## start Exercise inputs

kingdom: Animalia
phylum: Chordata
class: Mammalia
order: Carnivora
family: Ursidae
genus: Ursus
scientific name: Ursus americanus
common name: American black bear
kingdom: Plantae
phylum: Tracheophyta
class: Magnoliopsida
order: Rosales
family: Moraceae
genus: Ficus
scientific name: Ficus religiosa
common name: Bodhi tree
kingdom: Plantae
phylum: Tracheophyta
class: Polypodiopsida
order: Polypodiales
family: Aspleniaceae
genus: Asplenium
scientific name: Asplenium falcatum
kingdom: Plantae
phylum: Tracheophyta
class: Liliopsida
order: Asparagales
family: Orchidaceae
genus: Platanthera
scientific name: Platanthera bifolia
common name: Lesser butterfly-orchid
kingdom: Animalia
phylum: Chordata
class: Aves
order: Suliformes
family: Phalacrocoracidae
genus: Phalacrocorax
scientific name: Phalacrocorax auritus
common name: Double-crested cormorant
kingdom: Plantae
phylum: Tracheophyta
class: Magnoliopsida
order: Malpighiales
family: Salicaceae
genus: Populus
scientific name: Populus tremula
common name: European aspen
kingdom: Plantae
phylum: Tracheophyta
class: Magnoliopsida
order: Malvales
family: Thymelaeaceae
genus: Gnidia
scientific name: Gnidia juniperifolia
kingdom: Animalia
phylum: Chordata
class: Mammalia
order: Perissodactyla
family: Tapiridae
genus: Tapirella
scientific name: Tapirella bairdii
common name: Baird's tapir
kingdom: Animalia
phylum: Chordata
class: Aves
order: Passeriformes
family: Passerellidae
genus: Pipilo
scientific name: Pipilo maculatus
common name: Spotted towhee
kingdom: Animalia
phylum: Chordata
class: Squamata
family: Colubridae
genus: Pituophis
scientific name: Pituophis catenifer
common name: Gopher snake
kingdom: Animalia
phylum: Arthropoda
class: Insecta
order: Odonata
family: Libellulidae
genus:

## end Exercise inputs

Work required: Pull out every one of the lines above, from the first to the last, and reproduce them word for word.

Solution below:
kingdom: Animalia
phylum: Chordata
class: Mammalia
order: Carnivora
family: Ursidae
genus: Ursus
scientific name: Ursus americanus
common name: American black bear
kingdom: Plantae
phylum: Tracheophyta
class: Magnoliopsida
order: Rosales
family: Moraceae
genus: Ficus
scientific name: Ficus religiosa
common name: Bodhi tree
kingdom: Plantae
phylum: Tracheophyta
class: Polypodiopsida
order: Polypodiales
family: Aspleniaceae
genus: Asplenium
scientific name: Asplenium falcatum
kingdom: Plantae
phylum: Tracheophyta
class: Liliopsida
order: Asparagales
family: Orchidaceae
genus: Platanthera
scientific name: Platanthera bifolia
common name: Lesser butterfly-orchid
kingdom: Animalia
phylum: Chordata
class: Aves
order: Suliformes
family: Phalacrocoracidae
genus: Phalacrocorax
scientific name: Phalacrocorax auritus
common name: Double-crested cormorant
kingdom: Plantae
phylum: Tracheophyta
class: Magnoliopsida
order: Malpighiales
family: Salicaceae
genus: Populus
scientific name: Populus tremula
common name: European aspen
kingdom: Plantae
phylum: Tracheophyta
class: Magnoliopsida
order: Malvales
family: Thymelaeaceae
genus: Gnidia
scientific name: Gnidia juniperifolia
kingdom: Animalia
phylum: Chordata
class: Mammalia
order: Perissodactyla
family: Tapiridae
genus: Tapirella
scientific name: Tapirella bairdii
common name: Baird's tapir
kingdom: Animalia
phylum: Chordata
class: Aves
order: Passeriformes
family: Passerellidae
genus: Pipilo
scientific name: Pipilo maculatus
common name: Spotted towhee
kingdom: Animalia
phylum: Chordata
class: Squamata
family: Colubridae
genus: Pituophis
scientific name: Pituophis catenifer
common name: Gopher snake
kingdom: Animalia
phylum: Arthropoda
class: Insecta
order: Odonata
family: Libellulidae
genus:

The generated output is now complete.